(Collected data)
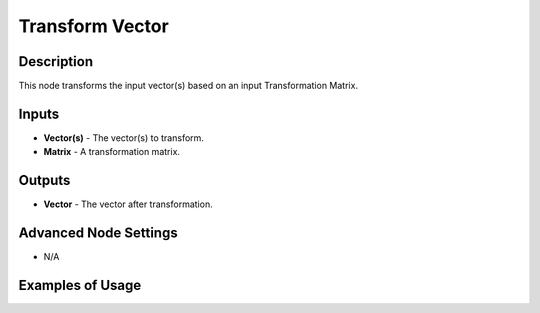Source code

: Transform Vector
================

Description
-----------

This node transforms the input vector(s) based on an input Transformation Matrix.

.. image:: images/transform_vector_node.png
   :width: 160pt

Inputs
------

- **Vector(s)** - The vector(s) to transform.
- **Matrix** - A transformation matrix.

Outputs
-------

- **Vector** - The vector after transformation.

Advanced Node Settings
----------------------

- N/A

Examples of Usage
-----------------

.. image:: gifs/transform_vector_node_example.gif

About this exercise:
From the records, copy out each line that includes the string "Matrix".

Task result:
This node transforms the input vector(s) based on an input Transformation Matrix.
- **Matrix** - A transformation matrix.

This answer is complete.